EXERCISE DETAILS
Write only the number of lines in the records beneath that hold "Fesch".

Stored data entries
※

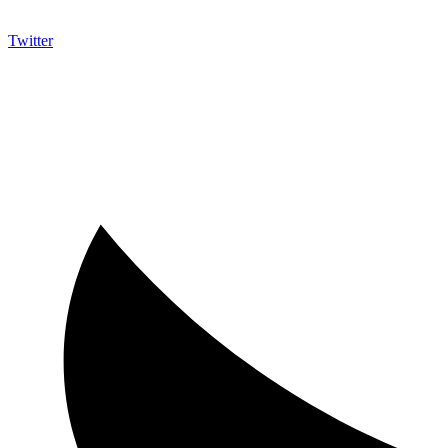
Twitter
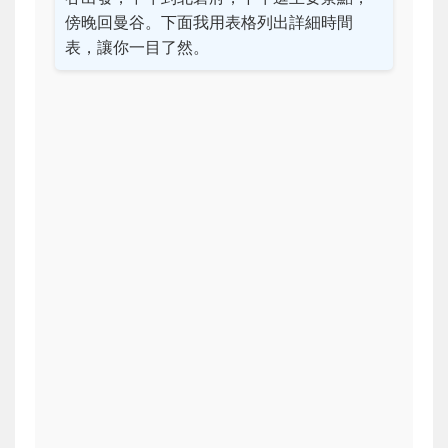
傍晚回曼谷。下面我用表格列出詳細時間
表，讓你一目了然。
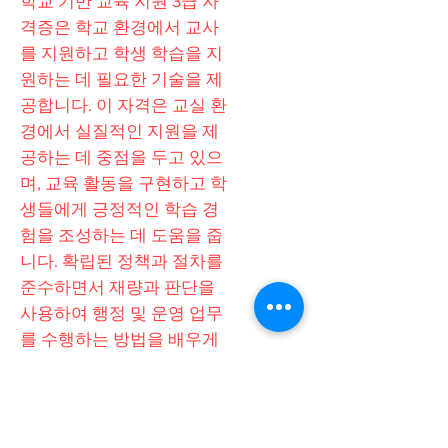
학교 기반 교육 지원 3급 자
격증은 학교 환경에서 교사
를 지원하고 학생 학습을 지
원하는 데 필요한 기술을 제
공합니다. 이 자격은 교실 환
경에서 실질적인 지원을 제
공하는 데 중점을 두고 있으
며, 교육 활동을 구현하고 학
생들에게 긍정적인 학습 경
험을 조성하는 데 도움을 줍
니다. 확립된 정책과 절차를
준수하면서 재량과 판단을
사용하여 행정 및 운영 업무
를 수행하는 방법을 배우게
됩니다. 학교에서 직접 일하
기를 원하는 사람들을 위해
설계된 이 자격은 초등 및 중
등 교육 환경에서 학생의 성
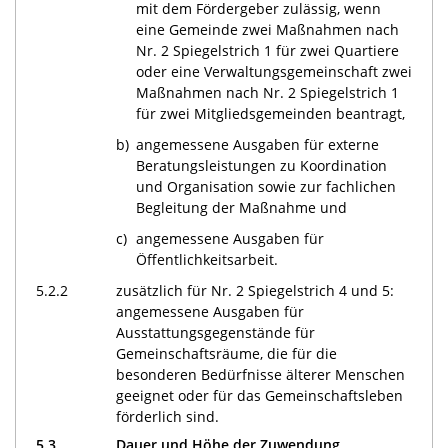
mit dem Fördergeber zulässig, wenn
eine Gemeinde zwei Maßnahmen nach
Nr. 2 Spiegelstrich 1 für zwei Quartiere
oder eine Verwaltungsgemeinschaft zwei
Maßnahmen nach Nr. 2 Spiegelstrich 1
für zwei Mitgliedsgemeinden beantragt,
b)
angemessene Ausgaben für externe
Beratungsleistungen zu Koordination
und Organisation sowie zur fachlichen
Begleitung der Maßnahme und
c)
angemessene Ausgaben für
Öffentlichkeitsarbeit.
5.2.2
zusätzlich für Nr. 2 Spiegelstrich 4 und 5:
angemessene Ausgaben für
Ausstattungsgegenstände für
Gemeinschaftsräume, die für die
besonderen Bedürfnisse älterer Menschen
geeignet oder für das Gemeinschaftsleben
förderlich sind.
5.3
Dauer und Höhe der Zuwendung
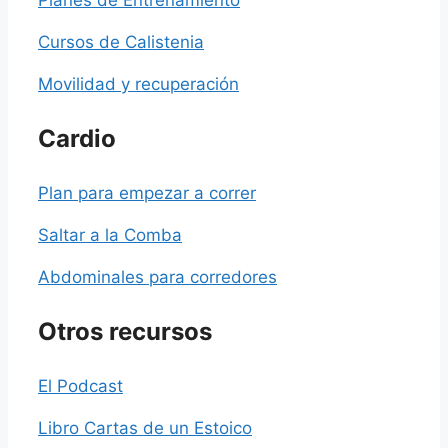
Planes de Entrenamiento
Cursos de Calistenia
Movilidad y recuperación
Cardio
Plan para empezar a correr
Saltar a la Comba
Abdominales para corredores
Otros recursos
El Podcast
Libro Cartas de un Estoico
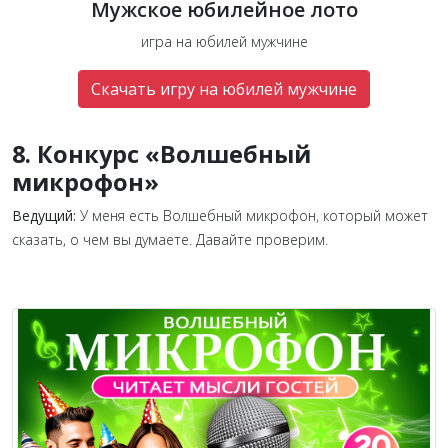
Мужское юбилейное лото
игра на юбилей мужчине
Скачать игру на юбилей мужчине
8. Конкурс «
Волшебный
микрофон»
Ведущий:
У меня есть Волшебный микрофон, который может
сказать, о чем вы думаете. Давайте проверим.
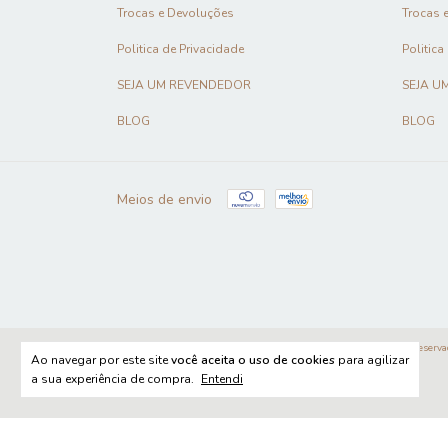
Trocas e Devoluções
Trocas 
Politica de Privacidade
Politica
SEJA UM REVENDEDOR
SEJA U
BLOG
BLOG
Meios de envio
Copyright Agradal - 08206081000192 - 2026. Todos os direitos reserva
Ao navegar por este site
você aceita o uso de cookies
para agilizar
a sua experiência de compra.
Entendi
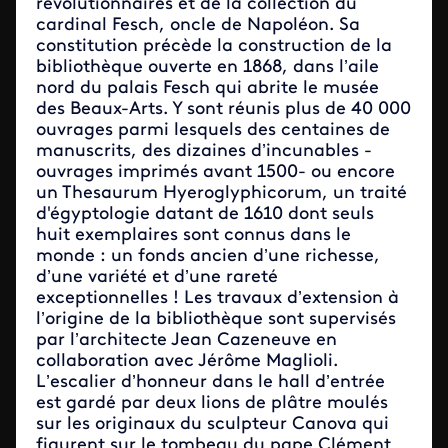
révolutionnaires et de la collection du
cardinal Fesch, oncle de Napoléon. Sa
constitution précède la construction de la
bibliothèque ouverte en 1868, dans l’aile
nord du palais Fesch qui abrite le musée
des Beaux-Arts. Y sont réunis plus de 40 000
ouvrages parmi lesquels des centaines de
manuscrits, des dizaines d’incunables -
ouvrages imprimés avant 1500- ou encore
un Thesaurum Hyeroglyphicorum, un traité
d'égyptologie datant de 1610 dont seuls
huit exemplaires sont connus dans le
monde : un fonds ancien d’une richesse,
d’une variété et d’une rareté
exceptionnelles ! Les travaux d’extension à
l’origine de la bibliothèque sont supervisés
par l’architecte Jean Cazeneuve en
collaboration avec Jérôme Maglioli.
L’escalier d’honneur dans le hall d’entrée
est gardé par deux lions de plâtre moulés
sur les originaux du sculpteur Canova qui
figurent sur le tombeau du pape Clément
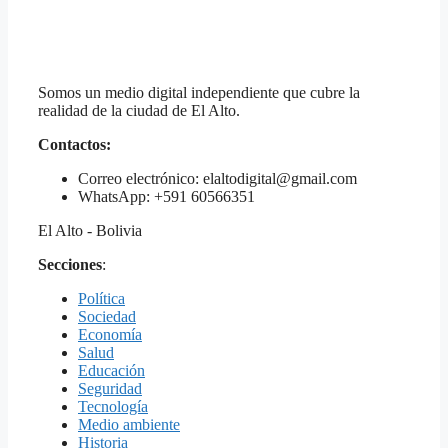
Somos un medio digital independiente que cubre la
realidad de la ciudad de El Alto.
Contactos:
Correo electrónico: elaltodigital@gmail.com
WhatsApp: +591 60566351
El Alto - Bolivia
Secciones
:
Política
Sociedad
Economía
Salud
Educación
Seguridad
Tecnología
Medio ambiente
Historia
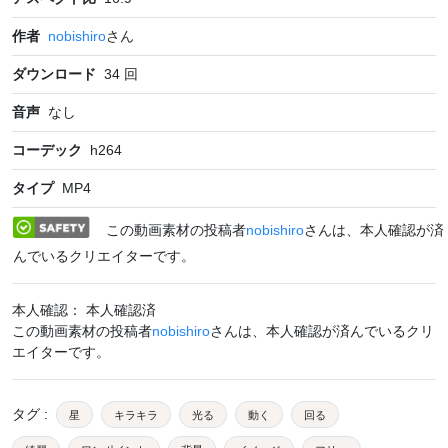
作者
nobishiro
さん
ダウンロード
34
回
音声
なし
コーデック
h264
タイプ
MP4
この動画素材の投稿者
nobishiro
さんは、本人確認が済
んでいるクリエイターです。
本人確認： 本人確認済
この動画素材の投稿者
nobishiro
さんは、本人確認が済んでいるクリ
エイターです。
タグ
:
星
キラキラ
光る
動く
回る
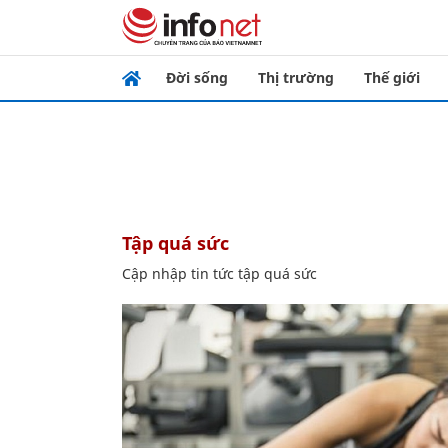
Đời sống
Thị trường
Thế giới
tập quá sức
Cập nhập tin tức tập quá sức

※

RESULT FOR THIS EXERCISE
2